I'm not sure I understand term_id_counts meaning -- can you please share in words what term_id_count means? it seems to be always showing value 1. Is that supposed to be so?

We can remove this column now actually. Because we are now grouping slugs across term IDs and not taxonomies, the value for that column will always be 1.

I'd recommend that we now removed the second column because the third column now contains that same info,

I disagree with this because this column would provide a quick glance at the taxonomies involved with the operation. However, I will make a change that omits that column by default, but can be added with a flag.

I would also recommend that we changed the wording from "Splitting duplicate term slug..." to "Splitting term..." since the major change done is that terms are being split, while whether their slugs are preserved or changed seems secondary to me

Sure thing 👍

iuravic commented 1 year ago

Yes that would make sense since we are creating a brand new term with a unique slug. How would you like me to handle this? Should I just duplicate whatever wp_termmeta rows exist for the original term/slug to the new term/slug?

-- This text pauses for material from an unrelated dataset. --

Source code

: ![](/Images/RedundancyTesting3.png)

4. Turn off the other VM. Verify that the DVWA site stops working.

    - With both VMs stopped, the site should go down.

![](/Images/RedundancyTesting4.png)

Yeah, I think so. Just duplicating all the termmetas for newly created terms should do the trick 👍

Even though default WordPress behavior is to allow duplicate term-slugs for categories and post tags, it is still essential to de-dupe the slugs when they are linked across a category or post tag. Please see the following example for the reason why ...

Thanks so much Super clear to me now! 🙇

I'd recommend that we now removed the second column because the third column now contains that same info, I disagree with this because this column would provide a quick glance at the taxonomies involved with the operation. However, I will make a change that omits that column by default, but can be added with a flag.

That's fine, if you find it useful, let's leave it.

eddiesshop commented 1 year ago

Hey @iuravic ! I committed a change to duplicate termmeta when a term is split (i.e. when a new term record is created). Please review the change when you get a chance!

iuravic commented 1 year ago

@eddiesshop , please run PHPCS as well since this is a reusable migrator, it's presently throwing errors. Make sure those are cleared, especially SQL param sanitization using $wpdb->prepare() for all statements.

You'll also find errors from previous commits. We should aim to clean the code we've previously worked on, plus if it's easy and quick to fix remaining errors, that would be appreciated too.